◆ **PARTS OF THE EXERCISE**:
- a) Why does the abstract on covert communication with noise and channel uncertainties say covert communication is critical?
- b) According to the abstract on covert communication with noise and channel uncertainties, by roughly how much does channel uncertainty raise covert throughput when the noise uncertainty is about 1–2 dB?
# Start of DOCUMENT SEGMENT
Covert communication with noise and channel uncertainties

Abstract

Covert communication is critical to guarantee a strong security and secure user privacy. In this work, we consider adversary’s noise and channel uncertainties and analyze their impact on adversary’s optimum detection performance and the throughput of covert messages. We determine the throughput of covert messages and its gain and loss by having adversary’s channel uncertainty and fading channel, respectively. The results show that fading is essential to hide information, particularly for low noise uncertainty or at high SNR. The improvement of adversary’s optimum detection performance, hence the covert throughput, under channel uncertainty is more significant for larger noise uncertainty. The covert throughput is gained by having channel uncertainty roughly 12–19% when the noise uncertainty is about 1–2 dB.

Appendices

Appendix A

Equation (12) is derived in this “Appendix”:

$$\begin{aligned} \xi (\hat{g})&= 1 - \frac{\ln (\lambda )}{2 \ln (\alpha )} + \int _{\left( \frac{\lambda }{\hat{\sigma }_w^2} - \frac{1}{\alpha }\right) \frac{1}{\gamma }}^\infty \ln \left( \frac{\hat{\sigma }_w^2}{\alpha } \right) \frac{f_{X| \hat{g}}(x|\hat{g}) dx}{2 \ln (\alpha )} \\&\quad + \int _0^{\left( \frac{\lambda }{\hat{\sigma }_w^2} - \frac{1}{\alpha }\right) \frac{1}{\gamma }} \ln (\lambda - x P) \frac{f_{X| \hat{g}}(x|\hat{g}) dx}{2 \ln (\alpha )} \\&= 1 - \frac{\ln (\alpha \lambda /\hat{\sigma }_w^2)}{2\ln (\alpha )} \\&\quad + \int _0^{\left( \frac{\lambda }{\hat{\sigma }_w^2} - \frac{1}{\alpha }\right) \frac{1}{\gamma }} \ln \left( \frac{\lambda - x P}{\hat{\sigma }_w^2/\alpha }\right) \frac{f_{X| \hat{g}}(x|\hat{g}) dx}{2 \ln (\alpha )}. \end{aligned}$$

(48)

Fig. 9

\(\eta _n/\eta _p\) varies with \(\epsilon \) for some \(\alpha \)
# End of DOCUMENT SEGMENT
# Start of DATA LINES
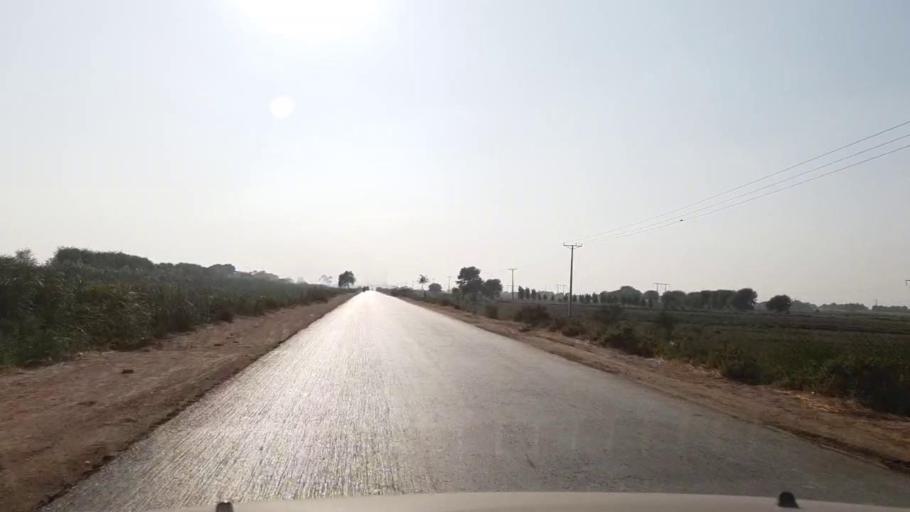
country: PK
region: Sindh
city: Tando Muhammad Khan
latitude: 25.0454
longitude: 68.4433
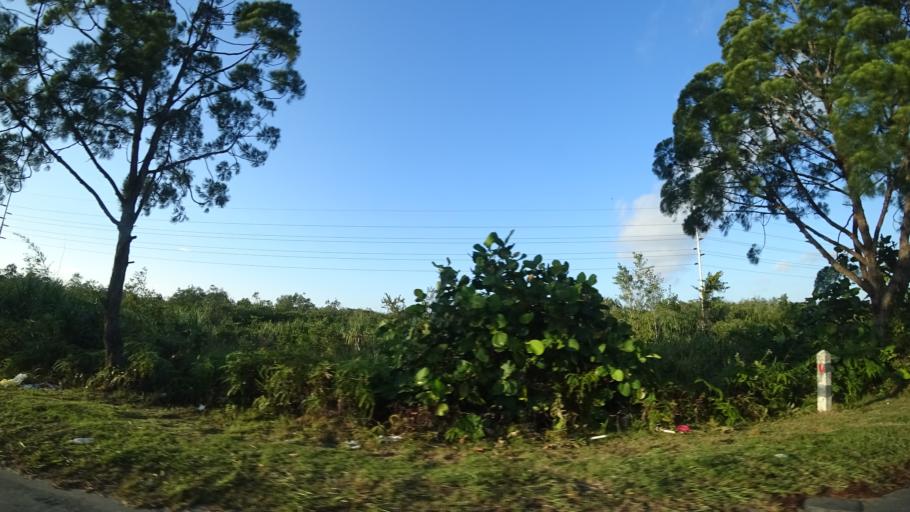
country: BN
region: Tutong
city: Tutong
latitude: 4.7329
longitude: 114.5683
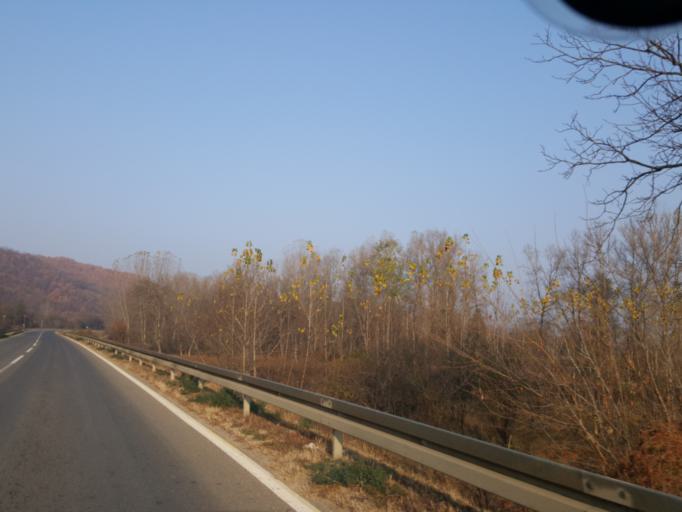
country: RS
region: Central Serbia
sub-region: Jablanicki Okrug
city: Vlasotince
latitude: 42.8951
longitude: 22.0527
# End of DATA LINES
◆ **ANSWERS TO THE EXERCISES**:
- a) It says covert communication is critical because it is needed to guarantee strong security and to secure user privacy.

- b) By roughly 12–19%.